Other plants in the pollinator garden that emerge at the same time as the bee balm and mountain mint include the low bush blueberry (Vaccinium corymbosum) and the “Showy Lantern” variety of Enkianthus campanulatus. Both bushes have similarly-shaped buds and flowers and appeal to nectar-seeking bees.

A plant that is slow to emerge in the spring is the Joe Pye Weed (Eupatorium purpureum), a favorite of butterflies and bees. Often considered a road side weed, it is susceptible to powdery mildew but is still a nice spreading addition to the pollinator garden. It provides seed heads for winter birds, making it a beneficial “weed.” Another weedy plant that grows easily everywhere, and is often wrongly-blamed for causing seasonal allergies, is the goldenrod (Solidago sp.). Its young leaves also emerge early. When in full bloom, goldenrod is a bee and fly favorite. There are more than 100 species of this plant, which is native to the mid-and eastern United States. Solidago canadensis is a variety native to New England and is found throughout Connecticut. It has a long-lasting bloom and is a bright yellow addition to the late summer garden.

Another plant that can be added to any pollinator garden that has lots of room is the assertive and suckering flowering raspberry (Rubus odoratus). It can grow from 3-6 feet tall and 6-10 feet wide and produces pinkish-purple flowers followed by large ruby-colored fruit. The fruit is edible but most say it is not very tasty. It is low maintenance, can tolerate some shade. The flowers develop over the summer and are a favorite of birds.
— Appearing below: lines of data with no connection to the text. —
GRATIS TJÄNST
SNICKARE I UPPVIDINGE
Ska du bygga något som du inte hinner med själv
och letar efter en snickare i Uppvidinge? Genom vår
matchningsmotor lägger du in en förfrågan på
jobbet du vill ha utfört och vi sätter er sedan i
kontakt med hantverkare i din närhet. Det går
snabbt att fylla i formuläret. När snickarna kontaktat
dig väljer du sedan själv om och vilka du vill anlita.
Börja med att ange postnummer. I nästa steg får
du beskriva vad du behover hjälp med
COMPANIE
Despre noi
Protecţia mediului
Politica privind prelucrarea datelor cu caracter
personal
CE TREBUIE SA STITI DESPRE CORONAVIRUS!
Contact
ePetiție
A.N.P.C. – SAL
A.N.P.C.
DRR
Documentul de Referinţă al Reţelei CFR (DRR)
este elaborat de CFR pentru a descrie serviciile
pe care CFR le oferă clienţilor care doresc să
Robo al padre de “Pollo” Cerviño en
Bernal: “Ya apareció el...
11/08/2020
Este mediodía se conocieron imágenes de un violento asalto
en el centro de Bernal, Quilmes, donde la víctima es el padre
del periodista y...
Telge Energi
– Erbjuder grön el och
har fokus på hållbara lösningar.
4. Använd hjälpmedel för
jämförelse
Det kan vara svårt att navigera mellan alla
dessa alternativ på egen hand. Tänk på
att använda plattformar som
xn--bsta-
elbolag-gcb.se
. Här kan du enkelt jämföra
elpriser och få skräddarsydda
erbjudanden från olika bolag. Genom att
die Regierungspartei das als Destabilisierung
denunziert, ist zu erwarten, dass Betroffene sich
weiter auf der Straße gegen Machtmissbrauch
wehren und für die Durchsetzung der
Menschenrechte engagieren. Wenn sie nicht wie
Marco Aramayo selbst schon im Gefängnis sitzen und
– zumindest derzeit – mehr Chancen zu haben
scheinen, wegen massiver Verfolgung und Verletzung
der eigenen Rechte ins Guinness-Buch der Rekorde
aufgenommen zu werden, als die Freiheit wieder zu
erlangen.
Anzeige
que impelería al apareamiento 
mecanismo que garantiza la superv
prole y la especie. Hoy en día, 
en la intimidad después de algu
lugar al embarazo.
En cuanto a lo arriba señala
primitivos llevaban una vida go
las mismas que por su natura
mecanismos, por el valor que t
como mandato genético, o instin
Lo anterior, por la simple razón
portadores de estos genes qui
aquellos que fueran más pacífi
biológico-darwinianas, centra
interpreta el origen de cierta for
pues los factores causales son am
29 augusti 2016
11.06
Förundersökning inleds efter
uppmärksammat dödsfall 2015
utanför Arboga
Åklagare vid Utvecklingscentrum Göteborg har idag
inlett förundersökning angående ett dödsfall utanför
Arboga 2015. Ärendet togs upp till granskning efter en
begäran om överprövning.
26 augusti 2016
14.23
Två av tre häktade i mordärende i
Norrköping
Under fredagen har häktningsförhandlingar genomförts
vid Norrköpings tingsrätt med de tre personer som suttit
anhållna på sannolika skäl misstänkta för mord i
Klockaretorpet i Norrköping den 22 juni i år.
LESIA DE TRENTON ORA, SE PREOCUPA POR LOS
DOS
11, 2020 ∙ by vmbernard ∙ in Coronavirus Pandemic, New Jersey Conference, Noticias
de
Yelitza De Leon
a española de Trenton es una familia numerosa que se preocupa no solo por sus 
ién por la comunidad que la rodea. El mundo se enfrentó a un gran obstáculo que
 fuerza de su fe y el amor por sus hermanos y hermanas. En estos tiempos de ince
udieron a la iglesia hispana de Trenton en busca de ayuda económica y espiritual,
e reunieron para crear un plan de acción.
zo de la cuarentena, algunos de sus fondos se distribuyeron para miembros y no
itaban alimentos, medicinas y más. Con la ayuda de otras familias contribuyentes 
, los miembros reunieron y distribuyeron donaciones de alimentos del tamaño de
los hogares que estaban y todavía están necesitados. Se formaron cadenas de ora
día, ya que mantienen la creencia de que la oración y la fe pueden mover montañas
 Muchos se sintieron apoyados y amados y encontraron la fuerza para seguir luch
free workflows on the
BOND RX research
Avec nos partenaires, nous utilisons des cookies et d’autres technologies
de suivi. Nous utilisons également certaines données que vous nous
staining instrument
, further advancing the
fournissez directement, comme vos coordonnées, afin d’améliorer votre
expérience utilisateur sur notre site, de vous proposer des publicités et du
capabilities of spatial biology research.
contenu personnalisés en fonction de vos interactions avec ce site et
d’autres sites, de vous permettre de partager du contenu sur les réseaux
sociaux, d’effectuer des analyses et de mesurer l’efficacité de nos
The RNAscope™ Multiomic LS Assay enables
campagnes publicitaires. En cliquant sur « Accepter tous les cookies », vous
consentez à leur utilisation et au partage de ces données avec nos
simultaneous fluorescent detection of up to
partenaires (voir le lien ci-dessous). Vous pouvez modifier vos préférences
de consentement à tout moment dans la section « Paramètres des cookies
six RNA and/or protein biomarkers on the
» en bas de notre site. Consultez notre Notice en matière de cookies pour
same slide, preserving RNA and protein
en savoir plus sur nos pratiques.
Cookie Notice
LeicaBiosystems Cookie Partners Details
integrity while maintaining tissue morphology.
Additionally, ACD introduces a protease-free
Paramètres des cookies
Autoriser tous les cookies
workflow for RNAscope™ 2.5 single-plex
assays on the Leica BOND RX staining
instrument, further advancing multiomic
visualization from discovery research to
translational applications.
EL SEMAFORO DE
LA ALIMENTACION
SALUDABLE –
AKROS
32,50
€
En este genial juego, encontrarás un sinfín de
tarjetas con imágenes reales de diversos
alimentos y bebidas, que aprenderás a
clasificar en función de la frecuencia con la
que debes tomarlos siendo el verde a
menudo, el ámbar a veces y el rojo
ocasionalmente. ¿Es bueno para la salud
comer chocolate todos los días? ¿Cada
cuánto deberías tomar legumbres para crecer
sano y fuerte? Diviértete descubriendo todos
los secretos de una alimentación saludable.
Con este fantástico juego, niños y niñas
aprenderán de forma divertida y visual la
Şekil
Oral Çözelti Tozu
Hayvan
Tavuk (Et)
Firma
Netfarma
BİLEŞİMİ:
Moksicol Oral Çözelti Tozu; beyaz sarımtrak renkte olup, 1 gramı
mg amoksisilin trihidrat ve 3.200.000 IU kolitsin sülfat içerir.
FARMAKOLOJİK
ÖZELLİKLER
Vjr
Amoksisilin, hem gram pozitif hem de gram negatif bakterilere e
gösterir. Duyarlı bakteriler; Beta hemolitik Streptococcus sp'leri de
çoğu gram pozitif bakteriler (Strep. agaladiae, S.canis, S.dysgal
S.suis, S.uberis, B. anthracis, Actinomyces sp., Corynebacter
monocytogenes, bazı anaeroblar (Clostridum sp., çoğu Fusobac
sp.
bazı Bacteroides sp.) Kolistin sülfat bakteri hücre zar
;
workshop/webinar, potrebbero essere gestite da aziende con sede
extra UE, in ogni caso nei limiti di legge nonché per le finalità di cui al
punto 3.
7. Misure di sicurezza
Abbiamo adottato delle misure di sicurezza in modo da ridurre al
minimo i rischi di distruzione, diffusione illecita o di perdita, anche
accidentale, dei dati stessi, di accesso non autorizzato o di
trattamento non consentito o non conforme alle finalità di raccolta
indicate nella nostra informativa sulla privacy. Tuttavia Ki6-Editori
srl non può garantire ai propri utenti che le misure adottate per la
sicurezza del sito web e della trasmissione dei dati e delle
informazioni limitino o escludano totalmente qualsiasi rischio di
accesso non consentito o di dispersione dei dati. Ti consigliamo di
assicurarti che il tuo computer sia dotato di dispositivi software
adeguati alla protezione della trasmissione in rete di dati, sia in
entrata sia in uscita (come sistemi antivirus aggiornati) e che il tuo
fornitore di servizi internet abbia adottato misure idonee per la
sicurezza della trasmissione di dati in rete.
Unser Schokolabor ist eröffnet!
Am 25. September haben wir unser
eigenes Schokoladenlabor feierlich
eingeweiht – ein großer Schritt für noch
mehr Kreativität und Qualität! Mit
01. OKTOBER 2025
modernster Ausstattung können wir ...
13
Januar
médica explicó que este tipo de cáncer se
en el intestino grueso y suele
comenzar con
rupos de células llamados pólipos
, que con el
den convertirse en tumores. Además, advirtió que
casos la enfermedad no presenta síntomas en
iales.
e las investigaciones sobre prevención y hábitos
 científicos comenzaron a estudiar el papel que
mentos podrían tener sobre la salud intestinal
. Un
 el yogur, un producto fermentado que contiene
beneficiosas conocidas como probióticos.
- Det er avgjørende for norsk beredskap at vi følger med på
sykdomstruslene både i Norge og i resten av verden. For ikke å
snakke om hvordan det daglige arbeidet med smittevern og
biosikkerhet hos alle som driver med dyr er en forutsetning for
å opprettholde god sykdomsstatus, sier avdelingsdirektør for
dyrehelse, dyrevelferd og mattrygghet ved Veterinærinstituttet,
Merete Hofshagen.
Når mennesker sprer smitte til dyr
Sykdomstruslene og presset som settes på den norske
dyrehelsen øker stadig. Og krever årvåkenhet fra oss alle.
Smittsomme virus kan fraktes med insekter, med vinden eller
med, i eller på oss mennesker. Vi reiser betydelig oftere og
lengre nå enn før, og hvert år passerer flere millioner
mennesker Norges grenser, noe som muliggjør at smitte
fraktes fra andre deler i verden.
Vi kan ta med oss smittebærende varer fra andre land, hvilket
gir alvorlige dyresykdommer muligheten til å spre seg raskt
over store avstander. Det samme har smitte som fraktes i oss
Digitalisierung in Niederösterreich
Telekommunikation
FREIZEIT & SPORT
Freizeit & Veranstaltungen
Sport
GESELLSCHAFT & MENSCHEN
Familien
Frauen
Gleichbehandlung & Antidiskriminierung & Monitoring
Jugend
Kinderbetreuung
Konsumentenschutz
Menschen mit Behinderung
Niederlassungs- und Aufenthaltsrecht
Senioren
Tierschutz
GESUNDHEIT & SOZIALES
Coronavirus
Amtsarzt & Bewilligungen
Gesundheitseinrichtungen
Plants that do best in the pollinator garden need full sun, can tolerate some drought and prefer average, well-drained, acidic soils (5-6.5 pH).

golden rod

A new patch of new goldenrod plants emerge

raspberry branch

New leaves on raspberry cane.

A deciduous shrub that has emerged as a volunteer at the edge of the pollinator garden is the Northern Spicebush (Lindera benzoin). Since it produces flowers in the spring before the leaves appear, it is easy to identify in the woods and at the back of the garden.  This plant can grow into a small tree (6-12 feet for width and height) but may be pruned to fit into a smaller space.  Its leaves and fruit, when crushed, produce a distinctive fragrance. The plant is dioecious – it needs both a male and female plant to produce the bright red, oval fruit on the female plant.  Leaves of the Spicebush plant are a preferred food source for the caterpillar of the Spicebush swallowtail butterfly (Papilio troilus).

Spice bush will thrive in average, well-drained soil in both shady and sunny locations. It takes a more open shape when in shade.  The leaves turn a bright golden yellow in the fall, giving it an all-season appeal.

spicebush

Clusters of flowers appear early on Spicebush  

spicebush swallowtail

Spicebush swallowtail butterfly wikipedi: (Papilio troilus)       

Every season has its own personality in the garden. Perennial ephemerals are the ring master that announces what’s to come throughout the year. They start the show in spring and depend on other plants to finish with a spectacular show of color in the fall. Try some of these plants in your perennial beds for an all-season variety of delights.